Battle of the Bands Delivers a Satisfying Display of Music


Shomik Mukherjee
Staff Writer

The 2015 Battle of the Bands competition took place at the Hub in the UCen last Thursday night. After last year’s controversial judging decision, the panel this time around included a representative from KCSB, as well as one from Roselane Studio, which also sponsored the event. Bearing in mind that an actual professional would be judging and eventually producing the music, I was excited to see what the bands around the campus of our fine university had to offer.
The first group to emerge was a standard three-man group by the name of Superimposed Explosion. The pop-punk band started off with a song that was entirely instrumental. This may have been a flawed idea in retrospect, considering it didn’t do much to warm up a crowd that was still formulating. Unfortunately, the lead singer’s voice was heavily muted next to the roaring of his electric guitar, so the songs fell a little flat, perhaps undeservingly.

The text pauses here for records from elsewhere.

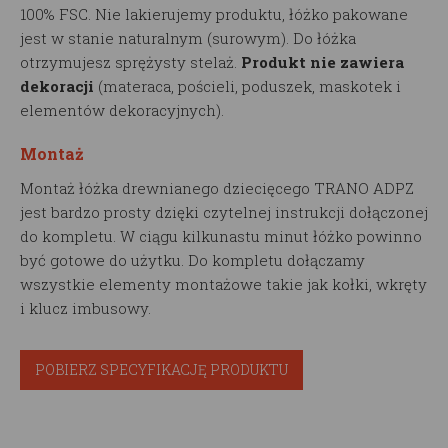
100% FSC. Nie lakierujemy produktu, łóżko pakowane
jest w stanie naturalnym (surowym). Do łóżka
otrzymujesz sprężysty stelaż.
Produkt nie zawiera
dekoracji
(materaca, pościeli, poduszek, maskotek i
elementów dekoracyjnych).
Montaż
Montaż łóżka drewnianego dziecięcego TRANO ADPZ
jest bardzo prosty dzięki czytelnej instrukcji dołączonej
do kompletu. W ciągu kilkunastu minut łóżko powinno
być gotowe do użytku. Do kompletu dołączamy
wszystkie elementy montażowe takie jak kołki, wkręty
i klucz imbusowy.
POBIERZ SPECYFIKACJĘ PRODUKTU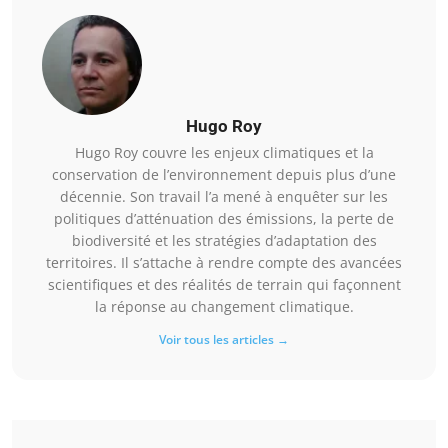
Hugo Roy
Hugo Roy couvre les enjeux climatiques et la
conservation de l’environnement depuis plus d’une
décennie. Son travail l’a mené à enquêter sur les
politiques d’atténuation des émissions, la perte de
biodiversité et les stratégies d’adaptation des
territoires. Il s’attache à rendre compte des avancées
scientifiques et des réalités de terrain qui façonnent
la réponse au changement climatique.
Voir tous les articles →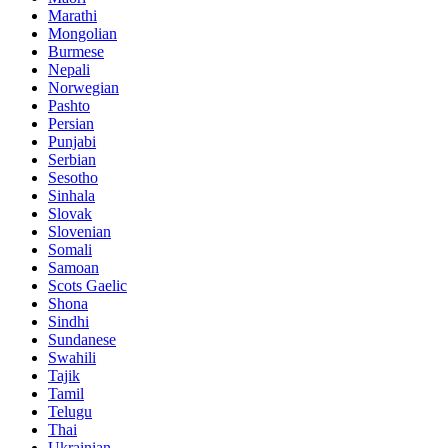
Marathi
Mongolian
Burmese
Nepali
Norwegian
Pashto
Persian
Punjabi
Serbian
Sesotho
Sinhala
Slovak
Slovenian
Somali
Samoan
Scots Gaelic
Shona
Sindhi
Sundanese
Swahili
Tajik
Tamil
Telugu
Thai
Ukrainian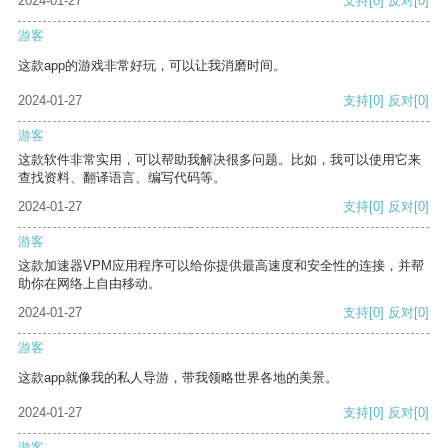
2024-01-27
支持
[0]
反对
[0]
游客
这款app的游戏非常好玩，可以让我消磨时间。
2024-01-27
支持
[0]
反对
[0]
游客
这款软件非常实用，可以帮助我解决很多问题。比如，我可以使用它来
查找资料、翻译语言、编写代码等。
2024-01-27
支持
[0]
反对
[0]
游客
这款加速器VPM应用程序可以给你提供最高速度和安全性的连接，并帮
助你在网络上自由移动。
2024-01-27
支持
[0]
反对
[0]
游客
这款app就像我的私人导游，带我领略世界各地的美景。
2024-01-27
支持
[0]
反对
[0]
游客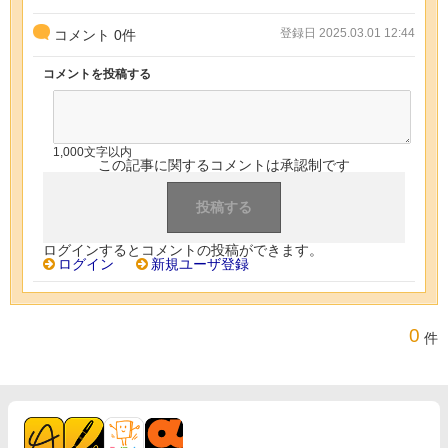
登録日 2025.03.01 12:44
コメント
0
件
コメントを投稿する
1,000文字以内
この記事に関するコメントは承認制です
ログインするとコメントの投稿ができます。
ログイン
新規ユーザ登録
0
件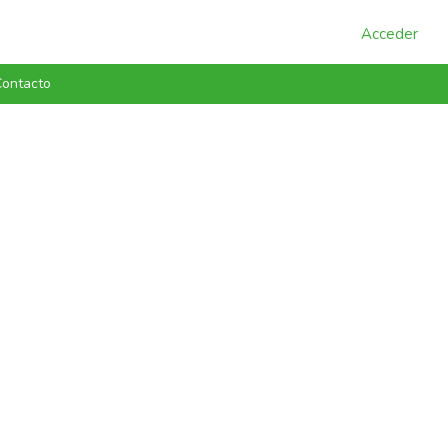
Acceder
ontacto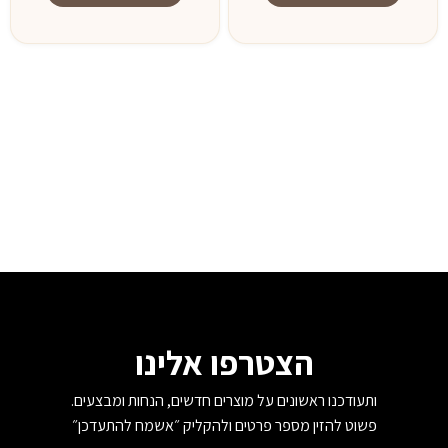
3,500 ₪.
5,200 ₪.
הצטרפו אלינו
ותעודכנו ראשונים על מוצרים חדשים, הנחות ומבצעים.
פשוט להזין מספר פרטים ולהקליק ״אשמח להתעדכן״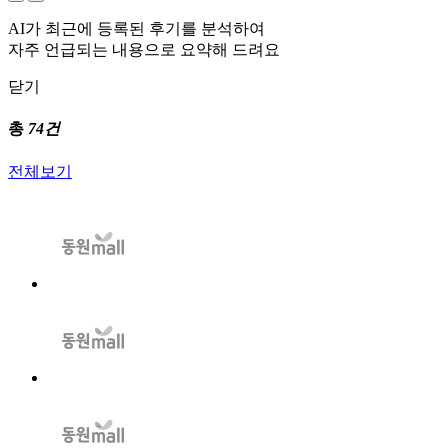
AI가 최근에 등록된 후기를 분석하여
자주 언급되는 내용으로 요약해 드려요
닫기
총
74건
전체보기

I noticed the excitement level grow significantly as the second band prepared to take the stage, a five-piece group by the name of Dad Clothes. The band, which featured a very enthusiastic keyboardist and a talented lead singer, played joyously through a set of crowd-pleasing tunes, including a particularly spirited cover of “Dancing in the Moonlight” by King Harvest that had many of their fans singing along. What I particularly enjoyed was how engaging the band was with the crowd, injecting some life into the evening and getting many of the students to dance.

The next band to take the stage was Yonder, a folksy jazz group of four, among which was a gentleman performing on an upright double bass. Unfortunately, the loud supporters of Dad Clothes were in the midst of disseminating during the band’s first song, and their noisiness partially drowned out some of the group’s soft, understated music. Nevertheless, Yonder stole back much of the show with two surprisingly touching original songs, carried by the wonderful voice of their lead singer. The band was sounded somewhat professional at times, and earned some high reception from the audience.

In sharp contrast with Yonder’s serene performance, the next group, Hidden in Fractals, won whatever award could have existed for the most adrenaline-charged act of the evening. The lead singer was dressed in as what I can only guess was a hipster-witch costume, while the two guitarists donned a Batman suit and a Chinese robe, respectively. It may be unwise to define one of them as the lead singer, however, as the aforementioned witch-costumed girl spent most of the time prancing around the stage, blowing bubbles at the crowd. It made for an interesting sight, but the music, which mostly consisted of rock ’n’ roll with spoken interludes by the girl felt a little secondary to the set-up. The lead guitarist had some shining moments here and there, but ultimately the set left a good deal to be desired.

The final act, Four Closure, brought the emphasis right back to the music. They pulled few surprises, but jammed through some remarkably well-played alternative tunes. The result was rousingly entertaining, and their combination of excitement and ability earned their deserving victory of the competition. Their performance included an impressive slap-bass solo by their talented bassist in the first song, and the lead guitarist’s two solos lived up to the lead singer’s bravado. The highlight, however, was their song titled “The Isla,” a groovy tribute to Isla Vista that brought the house down in a jovial, passionate spirit. Their win of the competition was thus hardly surprising.

Instead of the usual performance at Extravaganza, the winning band this year will receive a free recording session, and professionally produced three-song demo. This change in prize demonstrates greater confidence in the winning band, and is much more useful than the usual performance. By giving a recording session at a professional studio as a prize, our school and AS Program Board has given Four Closure a greater chance at creating long-lasting success, rather than the fleeting novelty of a large-scale performance. In that regard, this event is much more serious than what I had previously experienced. My own experiences with these competitions had been limited to high school contests that took place over lunchtime, with judging panels that consisted of teachers that often made embarrassingly poor decisions. I’m pleased to say I finally had a reason to come back to a Battle of the Bands competition after Thursday night, as the display of our school’s diverse musicians was thoroughly enjoyable.